Los pibes de barrio Azcuénaga crecimos escuchando a Tchaikovsky, Chopin, Strauss o Manuel de Falla. Era el sonido natural de los atardeceres en el club Libertad. Mientras las integrantes del equipo de patín artístico hacían sus piruetas, sonaban los grandes clásicos que, en discos de pasta de 78 rpm, reproducían los equipos de bocinas, con púas de metal, que duraban ese día.
Fue con el vals brillante en mi bemol del gran Frederick de fondo, cuando sentí que amaba a esa chiquita, de rulos renegridos, que fue mi novia a los ocho años.
La música nos llegó sin que nos diéramos cuenta y se nos metió en la sangre.
En los bailes de los sábados de típica y jazz, adonde me recuerdo hoy, con pantalón corto, peinado con jopo a la gomina, quietito, parado al lado de los pianistas, con el asombro en la mirada y con las melodías que me invadían el alma para siempre.
Las melodías que sonaban en las radios con orquestas en vivo, con guitarristas de la emisora, con cantores y cancionistas, con las peñas de los lunes en el club, en donde se aprendía a bailar folclore con los Hermanos Abalos.
Las de las bandas sonoras de las viejas películas del cine Mendoza, las que se cantaban en la iglesia Pompeya durante los casamientos, las que tocaban los tanos con sus verduleras, la de los pasodobles, las de los gorjeos de Lolita Torres, las del Glostora Tango Club, las de Aurora y el himno a Sarmiento, cantados con el sentimiento que contagiaba la señora rubia desde el piano desafinado.
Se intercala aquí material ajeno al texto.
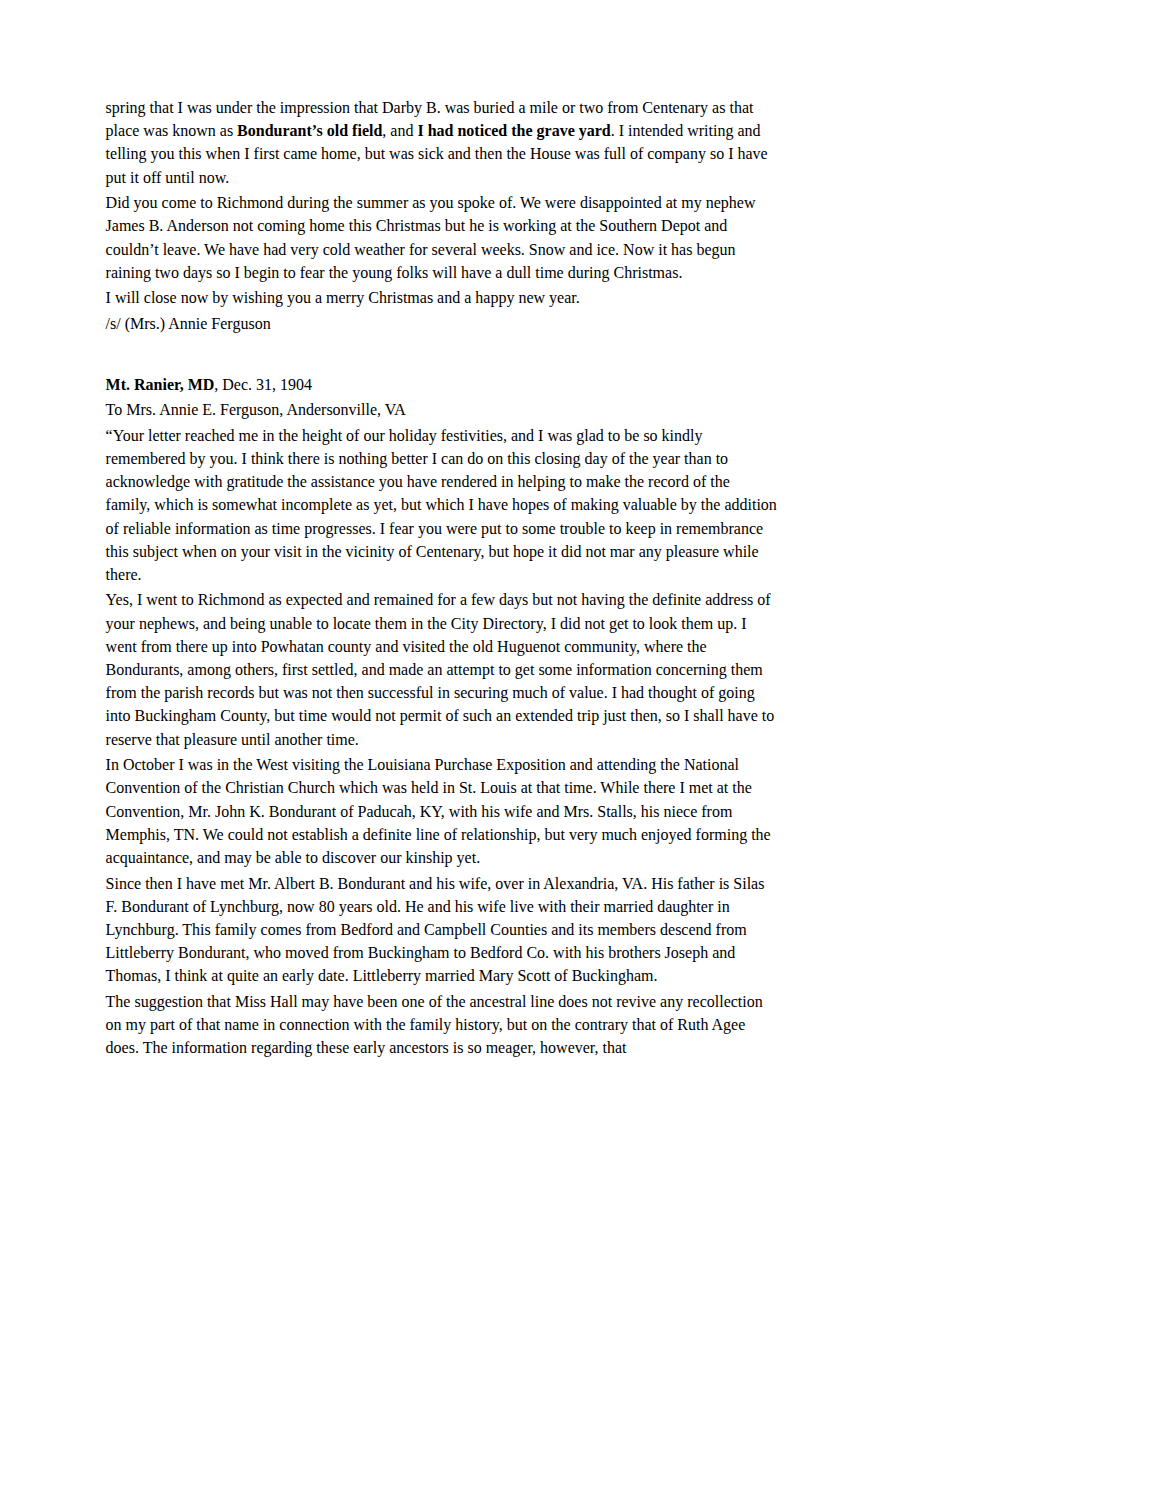spring that I was under the impression that Darby B. was buried a mile or two from Centenary as that place was known as Bondurant’s old field, and I had noticed the grave yard. I intended writing and telling you this when I first came home, but was sick and then the House was full of company so I have put it off until now.
Did you come to Richmond during the summer as you spoke of. We were disappointed at my nephew James B. Anderson not coming home this Christmas but he is working at the Southern Depot and couldn’t leave. We have had very cold weather for several weeks. Snow and ice. Now it has begun raining two days so I begin to fear the young folks will have a dull time during Christmas.
I will close now by wishing you a merry Christmas and a happy new year.
/s/ (Mrs.) Annie Ferguson
Mt. Ranier, MD, Dec. 31, 1904
To Mrs. Annie E. Ferguson, Andersonville, VA
“Your letter reached me in the height of our holiday festivities, and I was glad to be so kindly remembered by you. I think there is nothing better I can do on this closing day of the year than to acknowledge with gratitude the assistance you have rendered in helping to make the record of the family, which is somewhat incomplete as yet, but which I have hopes of making valuable by the addition of reliable information as time progresses. I fear you were put to some trouble to keep in remembrance this subject when on your visit in the vicinity of Centenary, but hope it did not mar any pleasure while there.
Yes, I went to Richmond as expected and remained for a few days but not having the definite address of your nephews, and being unable to locate them in the City Directory, I did not get to look them up. I went from there up into Powhatan county and visited the old Huguenot community, where the Bondurants, among others, first settled, and made an attempt to get some information concerning them from the parish records but was not then successful in securing much of value. I had thought of going into Buckingham County, but time would not permit of such an extended trip just then, so I shall have to reserve that pleasure until another time.
In October I was in the West visiting the Louisiana Purchase Exposition and attending the National Convention of the Christian Church which was held in St. Louis at that time. While there I met at the Convention, Mr. John K. Bondurant of Paducah, KY, with his wife and Mrs. Stalls, his niece from Memphis, TN. We could not establish a definite line of relationship, but very much enjoyed forming the acquaintance, and may be able to discover our kinship yet.
Since then I have met Mr. Albert B. Bondurant and his wife, over in Alexandria, VA. His father is Silas F. Bondurant of Lynchburg, now 80 years old. He and his wife live with their married daughter in Lynchburg. This family comes from Bedford and Campbell Counties and its members descend from Littleberry Bondurant, who moved from Buckingham to Bedford Co. with his brothers Joseph and Thomas, I think at quite an early date. Littleberry married Mary Scott of Buckingham.
The suggestion that Miss Hall may have been one of the ancestral line does not revive any recollection on my part of that name in connection with the family history, but on the contrary that of Ruth Agee does. The information regarding these early ancestors is so meager, however, that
Era la música a toda hora. Y fue lo mejor. Porque Nietzsche no se equivocó cuando dijo: «Sin música, la vida sería un error».
Porque apunta a lo más profundo del ser, puede cambiar el mundo, derribar fronteras, desmentir soledades, negar el dolor y colorear un sueño.
Nuestra generación creció cantando y silbando. Y así será para siempre. Aún en el silencio profundo, en nuestro interior siempre sonará una melodía que nos dibujará el rostro de un ser querido, un nacimiento, una despedida, un beso robado o algún perfume de flores silvestres, recién cortadas.
Feliz día de la Música para todos, especialmente a los que tienen la dicha de poder tocarla y los que tienen el alma sensible, para disfrutarla.